• [DETAILS ZUR AUFGABE]: Ordne die Zeilen aller Datensätze als JSON-Liste von Strings an, mit einem String je Zeile und ohne Leerzeilen. Lass die Bilder in der Antwort weg.

• [DATEN DIESER ÜBUNG]:
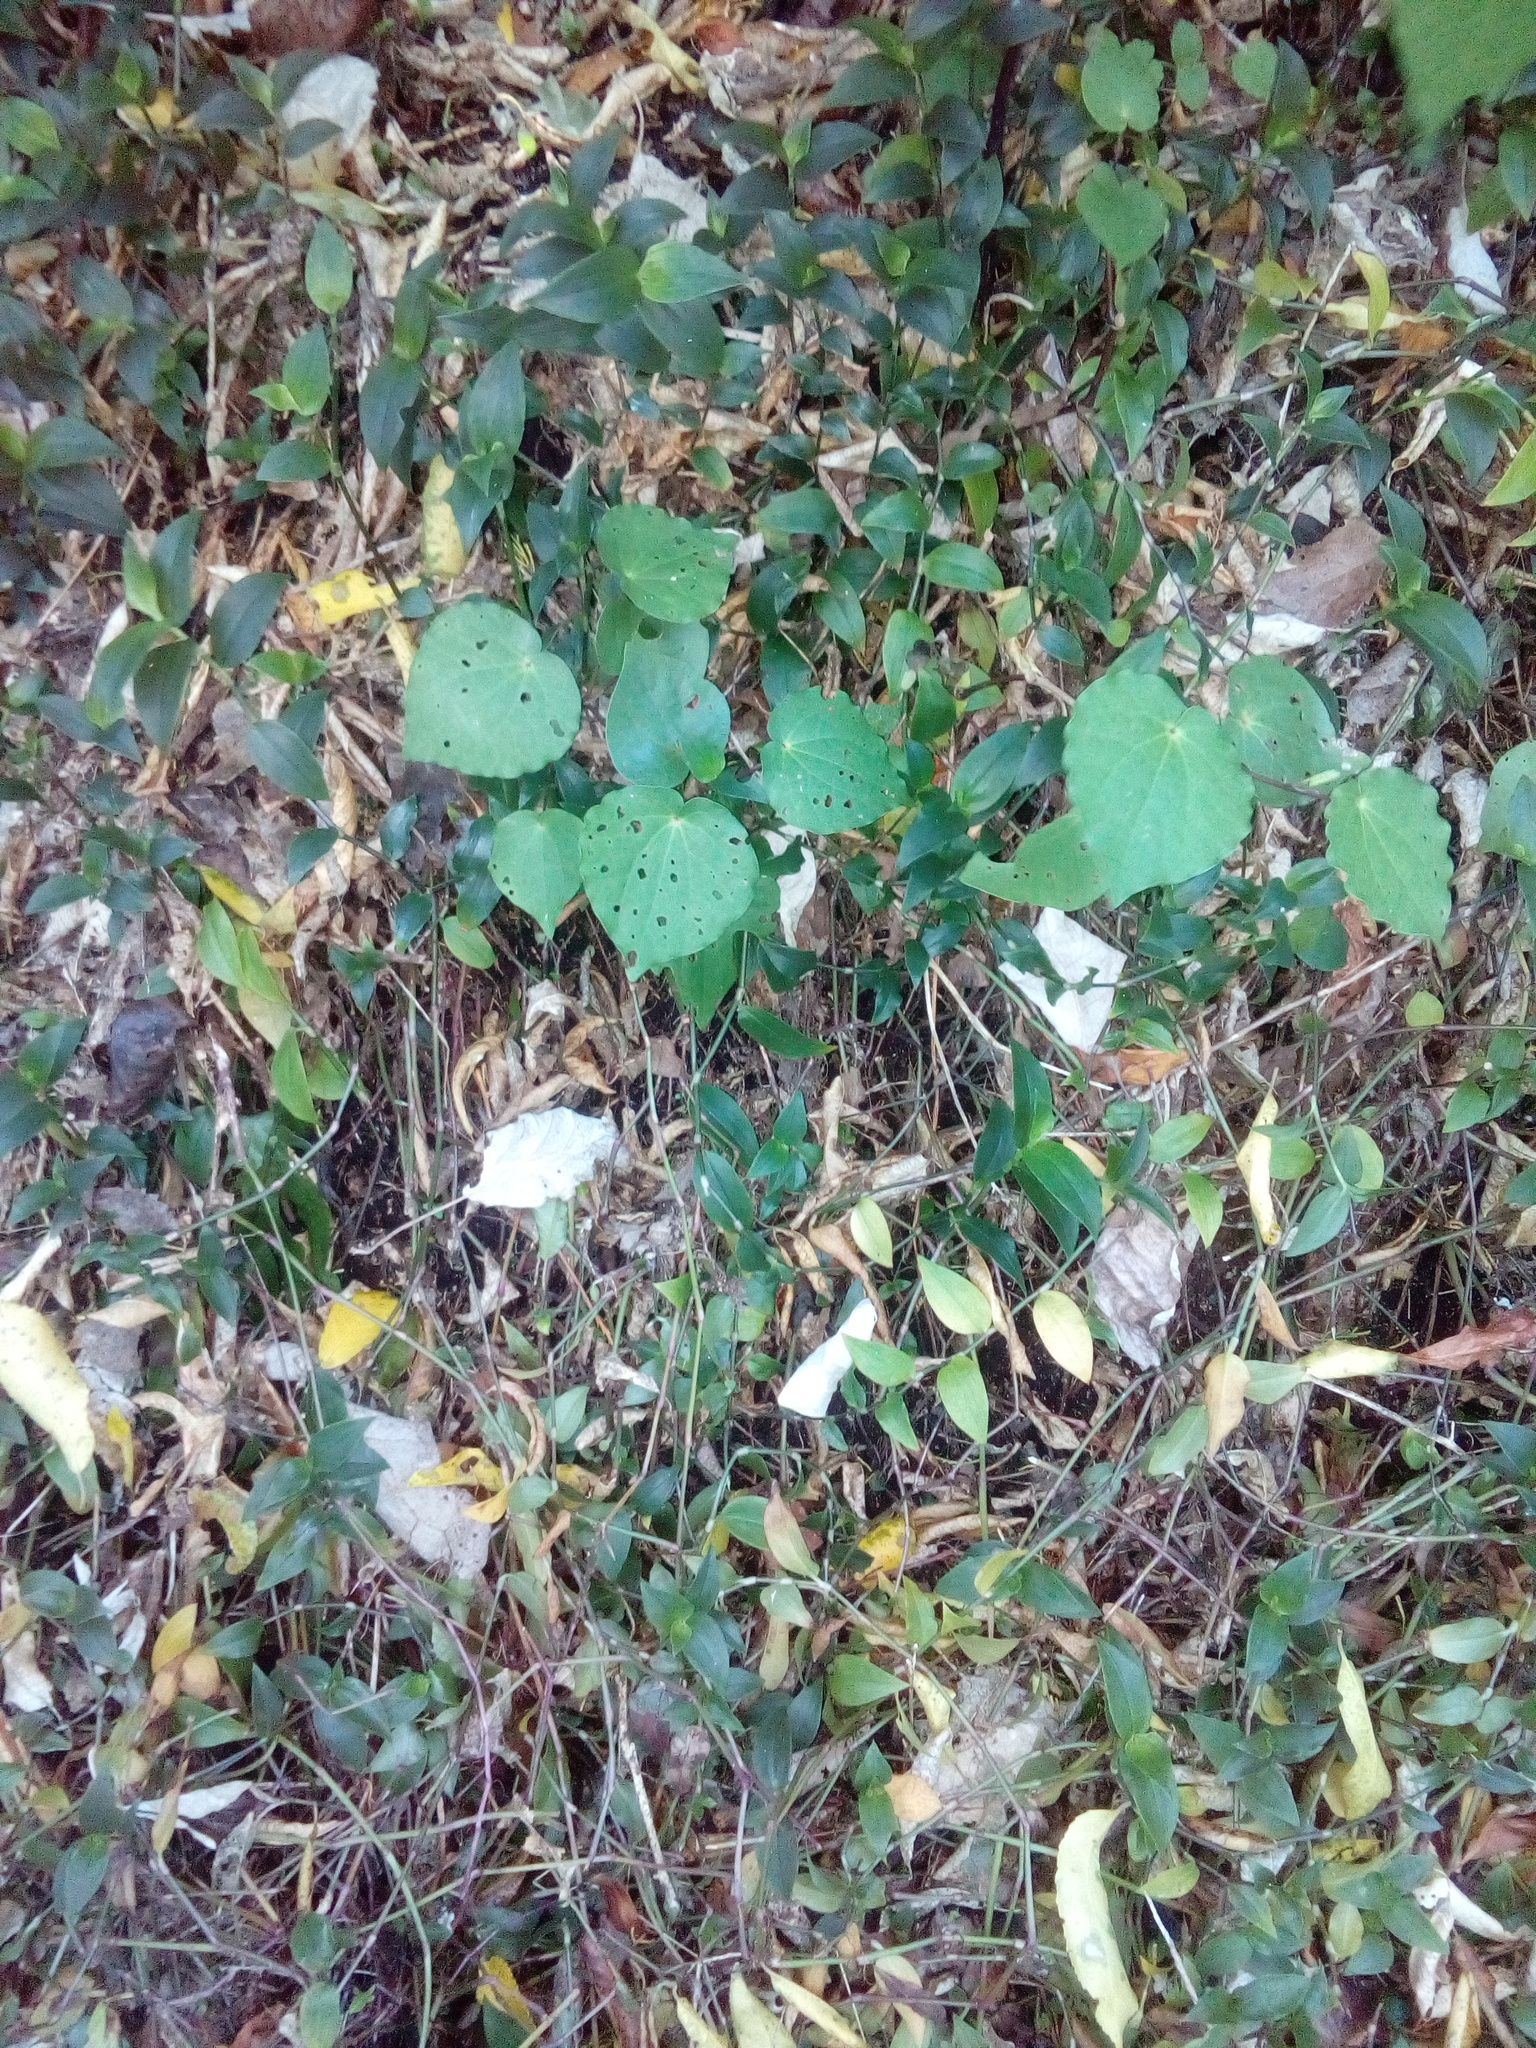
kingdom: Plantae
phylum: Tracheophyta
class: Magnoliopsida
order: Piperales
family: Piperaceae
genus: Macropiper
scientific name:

• [ENDERGEBNIS]:
[
  "kingdom: Plantae",
  "phylum: Tracheophyta",
  "class: Magnoliopsida",
  "order: Piperales",
  "family: Piperaceae",
  "genus: Macropiper",
  "scientific name:"
]